Product Context
ShopNow is a large e-commerce marketplace whose homepage, search results, and recommendation widgets are still powered by a legacy monolith. The company wants to break it into distributed microservices while introducing a modern ML ranking stack that can serve personalized product recommendations and search ranking reliably at scale.
Scale
| Signal | Value |
|---|
| DAU | 45M |
| Peak QPS (homepage + search + rec widgets) | 220K |
| Product catalog | 120M active SKUs |
| New/updated items per day | 8M |
| User events per day | 3.5B impressions/clicks/add-to-carts/orders |
| p99 latency budget | 180ms end-to-end |
Task
Design how you would evolve the legacy monolith into a distributed ML-driven architecture. Address the following:
- Clarify the product requirements, migration goals, and success metrics for both platform reliability and ranking quality.

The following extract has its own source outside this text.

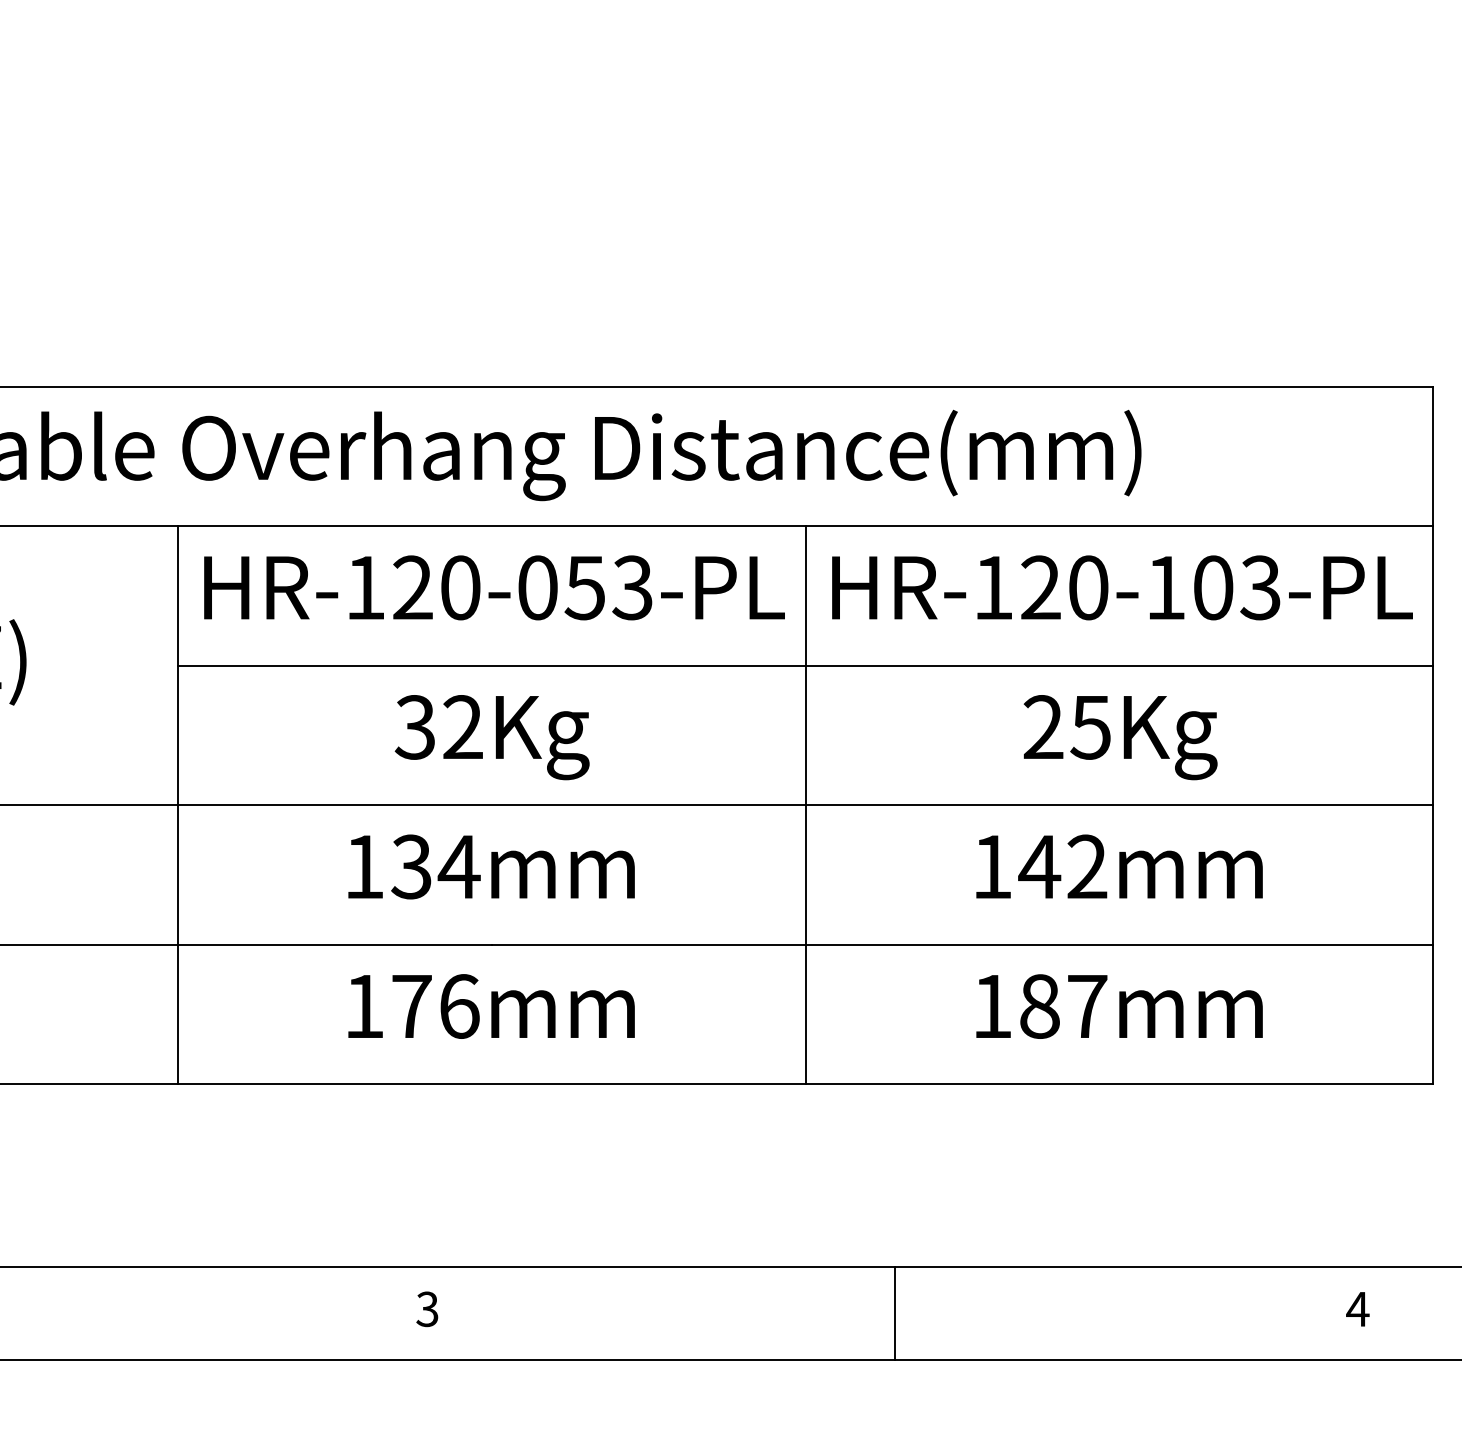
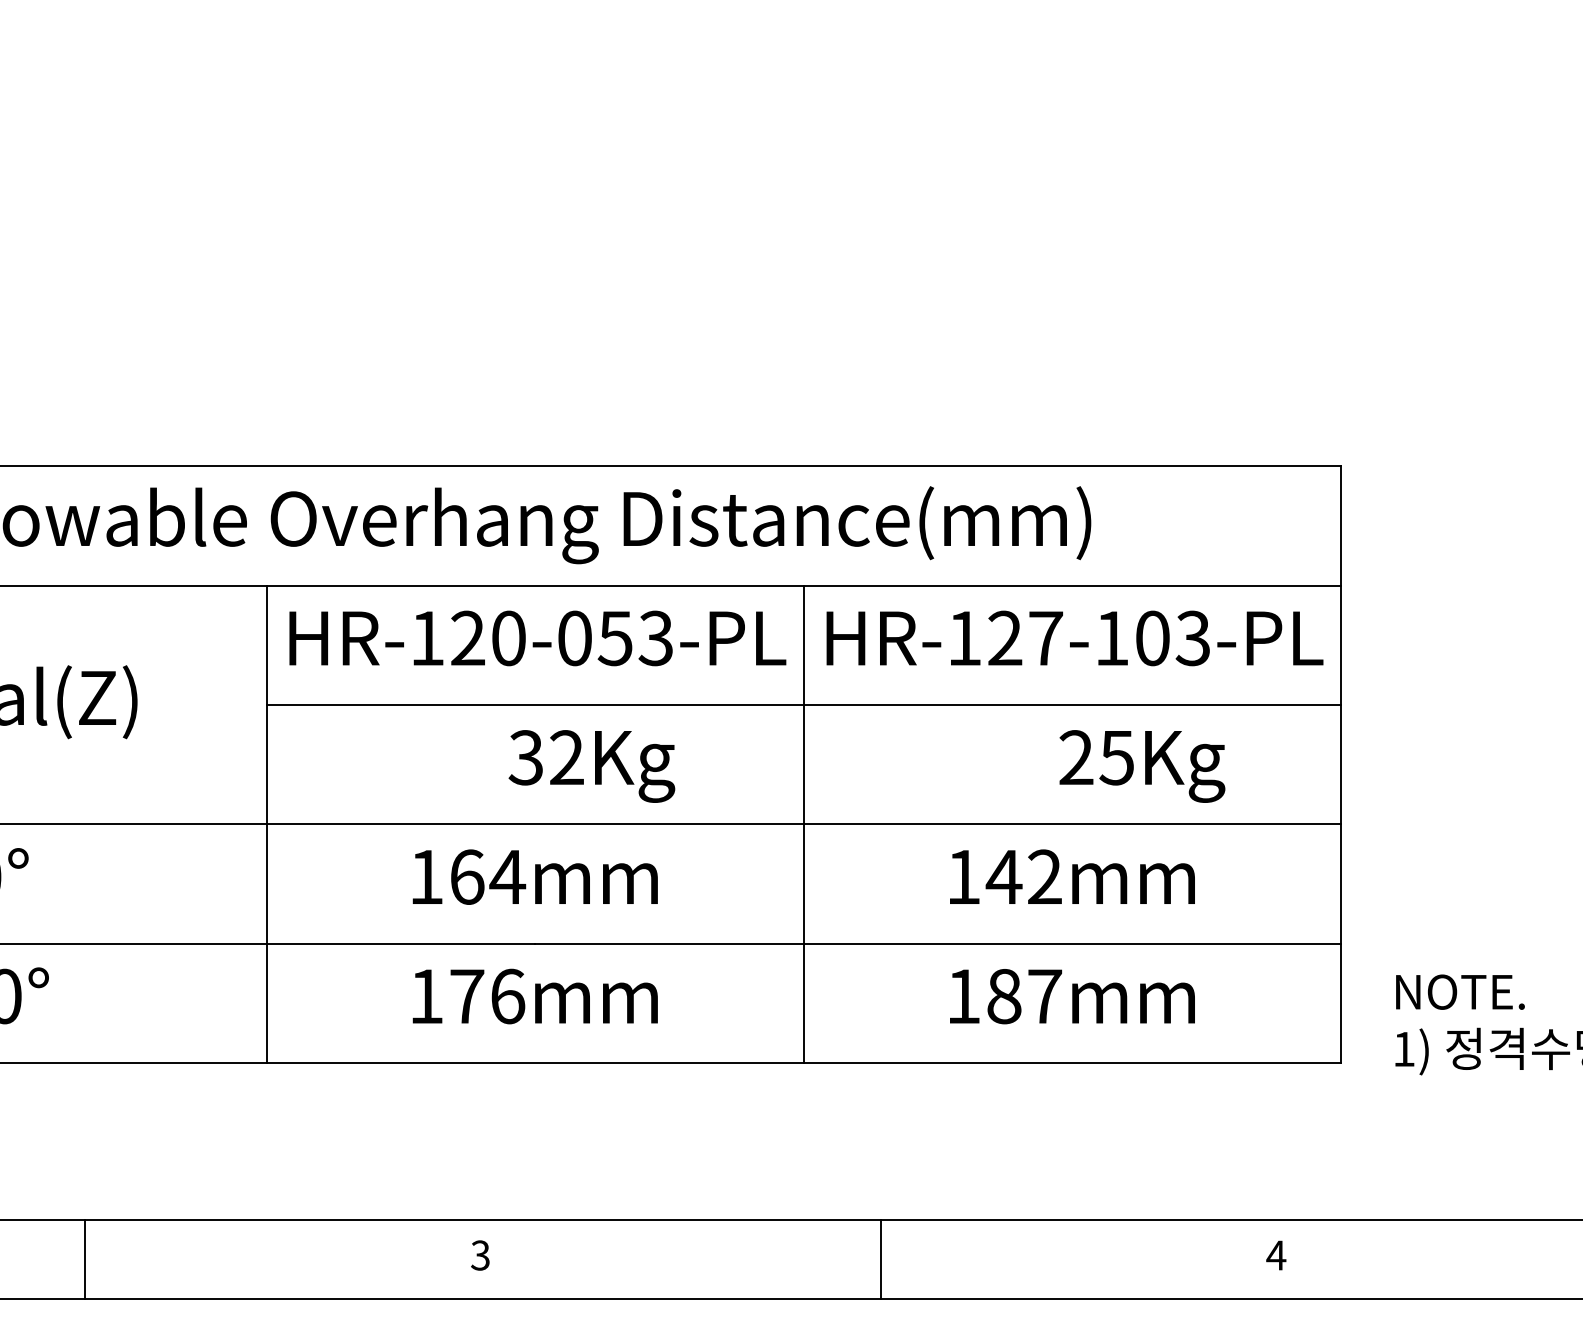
text: (1089, 587) -> (1046, 638), HR-120-103-PL -> HR-127-103-PL
text: (491, 737) -> (591, 766), moved
text: (1120, 737) -> (1142, 766), moved
text: (411, 866) -> (466, 876), 134mm -> 164mm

- Propose a target architecture that decomposes the monolith into services for retrieval, ranking, feature serving, logging, model management, and fallback serving.
- Design the end-to-end ML system: offline training, online inference, candidate generation, ranking, and optional re-ranking/business rules.
- Explain how you would migrate incrementally from the monolith to microservices without breaking user experience, including shadow traffic, canaries, and rollback.
- Define offline and online evaluation, plus monitoring for feature drift, training-serving skew, and service-level failures.
- Identify key failure modes and the tradeoffs between latency, relevance, operational complexity, and cost.
Constraints
- Existing monolith currently returns results in ~140ms p99, so the new system cannot materially regress latency.
- Some features are only available in batch today; near-real-time user features must be added gradually.
- Search and recommendation surfaces must share core infrastructure, but ranking logic can differ by surface.
- Compliance requires deletion of user-level features within 30 days of account deletion.
- During migration, at least 99.95% availability must be maintained and every service must have a safe fallback path.